Tant de haine, et qui eut de si grandes conséquences, s'explique surtout par l'amour ardent, exclusif qu'elle portait au duc d'Anjou, «ses chers yeux», comme elle l'appelait. Elle avait fait de lui une sorte de vice-roi, qui, elle aidant, était aussi puissant que le Roi même. Elle n'avait pas réfléchi que ce morcellement de l'autorité royale était d'un fâcheux exemple et qu'il pourrait induire son troisième fils en tentation, comme il arriva. Les déceptions et l'ambition de ce fils de France donnèrent à la révolte un chef bien plus autorisé que les princes du sang.

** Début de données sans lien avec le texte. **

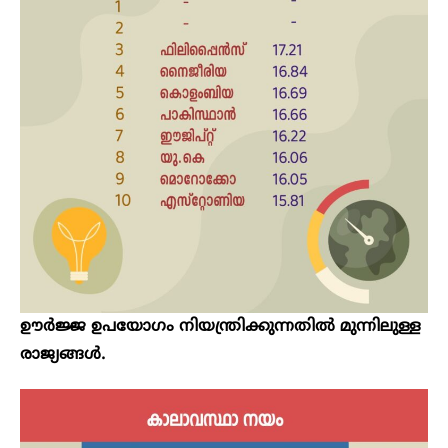
ഊര്‍ജ്ജ ഉപയോഗം നിയന്ത്രിക്കുന്നതിൽ മുന്നിലുള്ള
രാജ്യങ്ങൾ.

Des troubles qui suivirent comme du crime qui précéda, Catherine est absolument responsable. Charles IX a régné: elle a gouverné. Le jeune Roi mourut le 30 mai 1574, à vingt-quatre ans. Son dernier mot fut: «Et ma mère»[649]. Elle-même écrivait que son fils n'avait «rien reconeu tent que apres Dieu moy»[650]. Cette superstition de piété filiale mérite d'être retenue dans un jugement sur Charles IX. Sauf une courte velléité de pouvoir personnel, le fils a laissé à sa mère toutes les prérogatives du pouvoir: initiative et exécution. Il a souffert pour lui plaire une sorte de partage avec le duc d'Anjou. Violent, impulsif et docile, il a subi toute sa vie, mineur ou majeur, l'action d'une tendresse impérieuse.